Adam Isacson, director for defense oversight at the Washington Office on Latin America organization, said only the right has offered short-term security solutions that will make voters "feel safer in six months" even if they have to "sacrifice democracy and human rights." He said, "It's absolutely what you're supposed to be doing, but people's patience runs out. So, there come the Bukeles of the world saying, 'You want to feel better? We got this.'"
Eduardo Moncada, director of the Institute of Latin American Studies at Columbia University, said, "The thinking is often, 'democracy hasn't been able to keep me and my family safe, so maybe democracy is part of the problem.'"

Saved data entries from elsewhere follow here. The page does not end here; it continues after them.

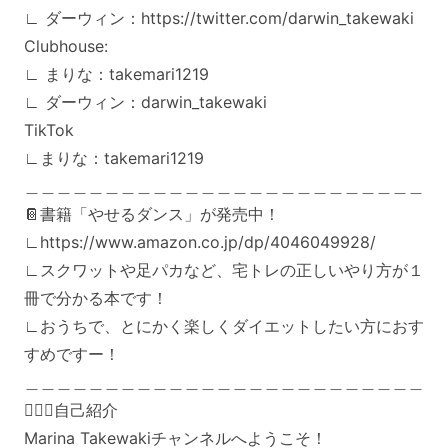
∟ ダーウィン：https://twitter.com/darwin_takewaki
Clubhouse:
∟ まりな：takemari1219
∟ ダーウィン：darwin_takewaki
TikTok
∟まりな：takemari1219
＿＿＿＿＿＿＿＿＿＿＿＿＿＿＿＿＿＿＿＿＿＿＿＿＿
📔書籍「やせるダンス」が発売中！
∟https://www.amazon.co.jp/dp/4046049928/
∟スクワットや足パカなど、宅トレの正しいやり方が１
冊で分かる本です！
∟おうちで、とにかく楽しくダイエットしたい方におす
すめですー！
＿＿＿＿＿＿＿＿＿＿＿＿＿＿＿＿＿＿＿＿＿＿＿＿＿
🙋🏻‍♀️自己紹介
Marina Takewakiチャンネルへようこそ！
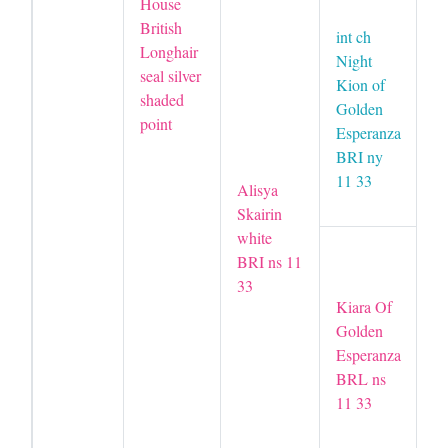
House
B
British
int ch
Ch
Longhair
Night
B
seal silver
Kion of
shaded
Golden
point
Un
Esperanza
U
BRI ny
R
11 33
Alisya
B
Skairin
white
ch
BRI ns 11
S
33
Cr
Kiara Of
B
Golden
Esperanza
BRL ns
ch
11 33
An
Sa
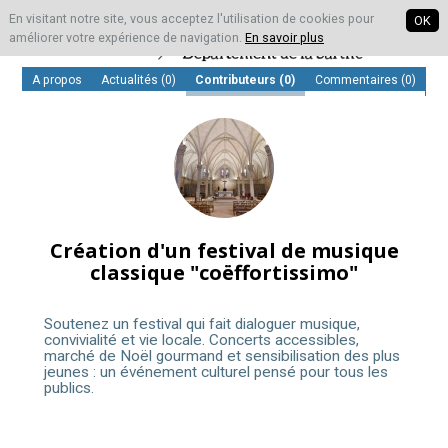
En visitant notre site, vous acceptez l'utilisation de cookies pour
OK
améliorer votre expérience de navigation.
En savoir plus
A propos
Actualités (0)
Contributeurs
(0)
Commentaires (0)
Création d'un festival de musique
classique "coëffortissimo"
Soutenez un festival qui fait dialoguer musique,
convivialité et vie locale. Concerts accessibles,
marché de Noël gourmand et sensibilisation des plus
jeunes : un événement culturel pensé pour tous les
publics.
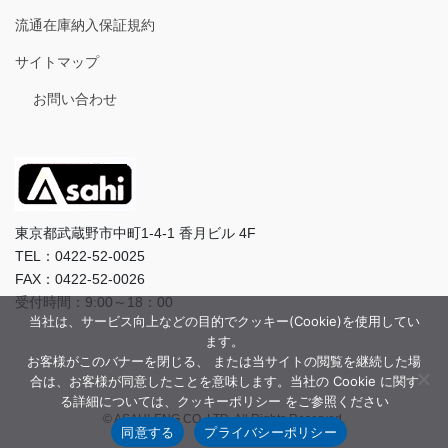
流通在庫納入保証規約
サイトマップ
お問い合わせ
東京都武蔵野市中町1-4-1 香月ビル 4F
TEL：0422-52-0025
FAX：0422-52-0026
受付時間：9:00～18：00
当社は、サービス向上などの目的でクッキー(Cookie)を使用してい
ます。
お客様がこのバナーを閉じる、 または当サイトの閲覧を継続した場
合は、お客様が同意したことを意味します。当社の Cookie に関す
る詳細については、クッキーポリシー をご参照ください
© ASAHI-ENG CO.,LTD. All Rights Reserved.
同意する
プライバシーポリシー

Gangs are blamed for much of the violence that began soaring in Ecuador during the COVID-19 pandemic, as cartels from Mexico, Colombia and the Balkans expanded their operations and hired locals, setting off a deadly fight over drug-trafficking routes. Their territorial disputes include prisons, where hundreds of inmates have been killed since 2021.
Why This Matters:
The region's political transformation reflects voters' fundamental demand for personal security and the protection of property—core responsibilities of any functional government. When progressive administrations failed to address escalating crime, citizens exercised their democratic right to seek alternatives. The challenge now facing conservative leaders is translating campaign promises into measurable results. Kast's early struggles demonstrate that effective governance requires more than rhetoric: it demands institutional capacity, resource allocation, and sustainable strategies that balance security with fiscal responsibility. The fivefold increase in extortion in Peru and the 31% spike in Ecuadorian killings represent not just statistics but real threats to economic activity, investment, and the daily lives of law-abiding citizens. Whether these newly elected leaders can deliver on their mandates without excessive government overreach will determine both their political futures and the region's broader trajectory on security, migration policy, and the proper role of state power.